Dataset records.
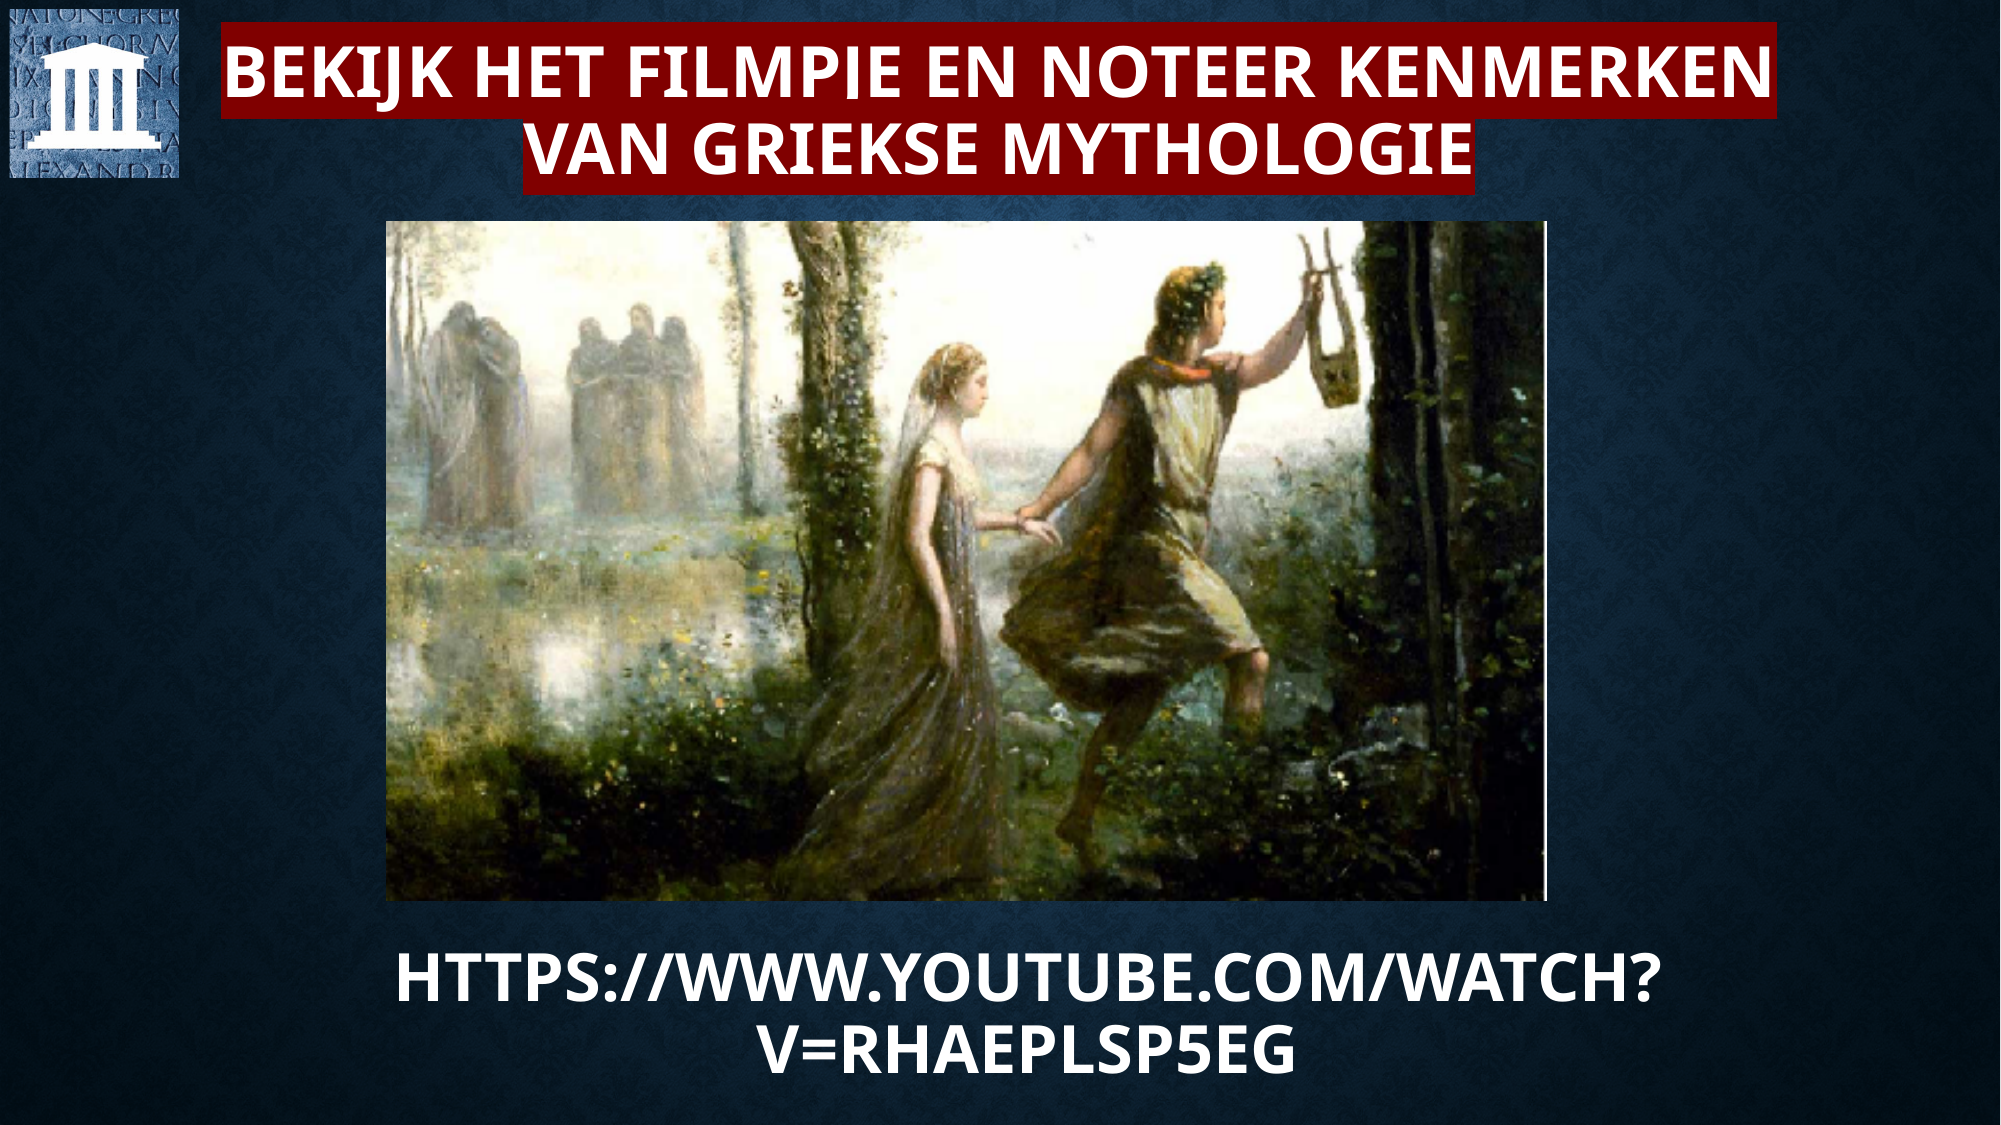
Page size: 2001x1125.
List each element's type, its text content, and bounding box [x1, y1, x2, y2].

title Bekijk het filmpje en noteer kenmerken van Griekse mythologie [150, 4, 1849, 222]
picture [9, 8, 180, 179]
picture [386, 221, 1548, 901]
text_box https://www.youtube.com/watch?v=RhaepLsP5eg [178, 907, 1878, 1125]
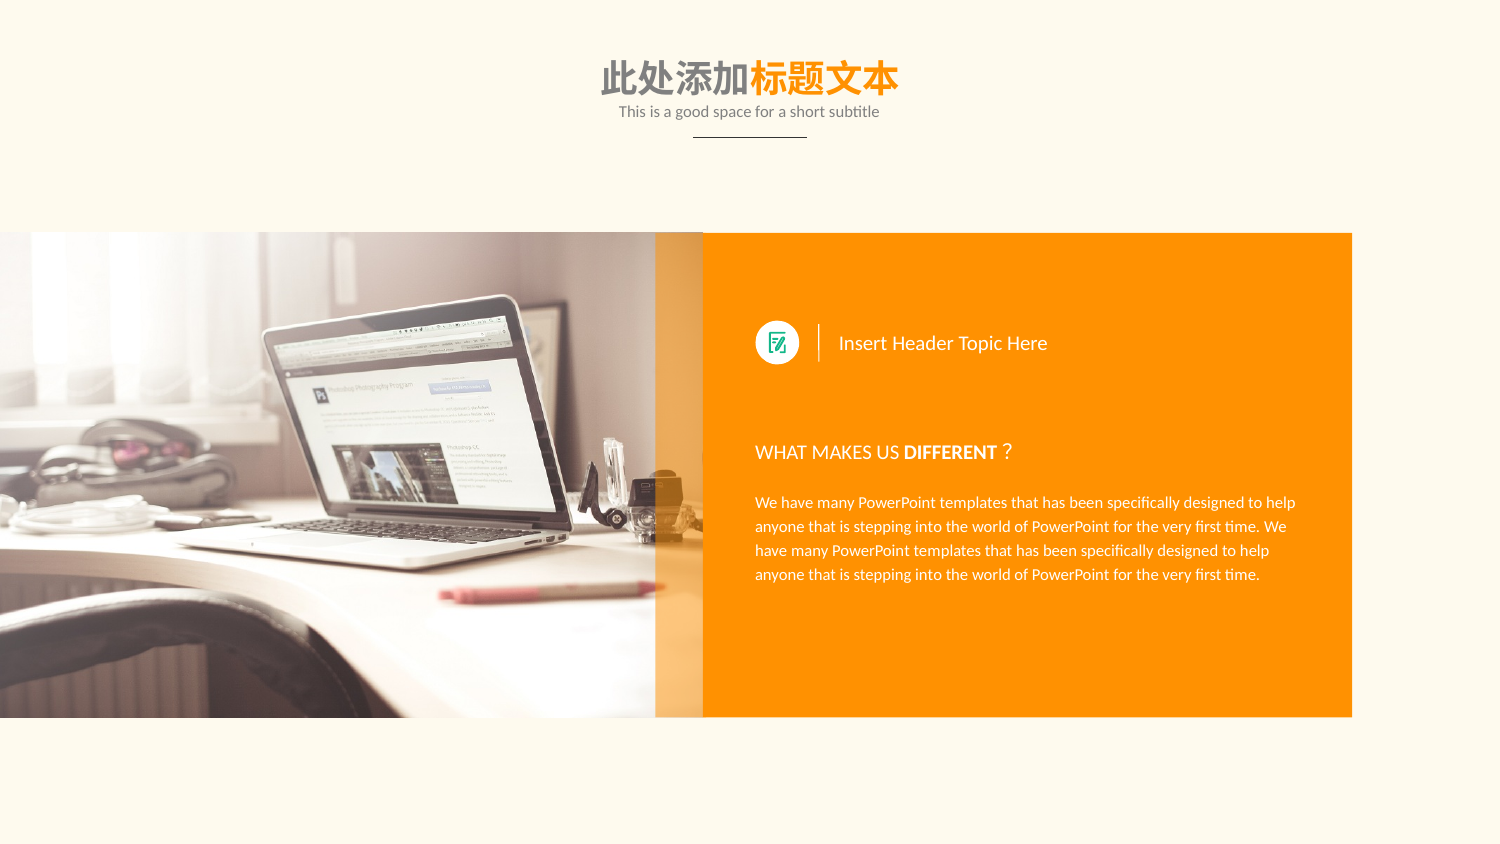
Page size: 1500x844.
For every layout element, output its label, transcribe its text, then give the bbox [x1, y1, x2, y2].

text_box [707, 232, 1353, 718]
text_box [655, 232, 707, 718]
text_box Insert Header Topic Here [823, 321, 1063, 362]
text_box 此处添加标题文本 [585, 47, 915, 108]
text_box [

Request. Only the lines from the one with "Page size: 1500x844." to the end of the listing are wanted. Print them exactly, keeping both ends.

Solution to this exercise.
Page size: 1500x844.
For every layout element, output its label, transcribe its text, then give the bbox [x1, y1, x2, y2].

text_box [707, 232, 1353, 718]
text_box [655, 232, 707, 718]
text_box Insert Header Topic Here [823, 321, 1063, 362]
text_box 此处添加标题文本 [585, 47, 915, 108]
text_box [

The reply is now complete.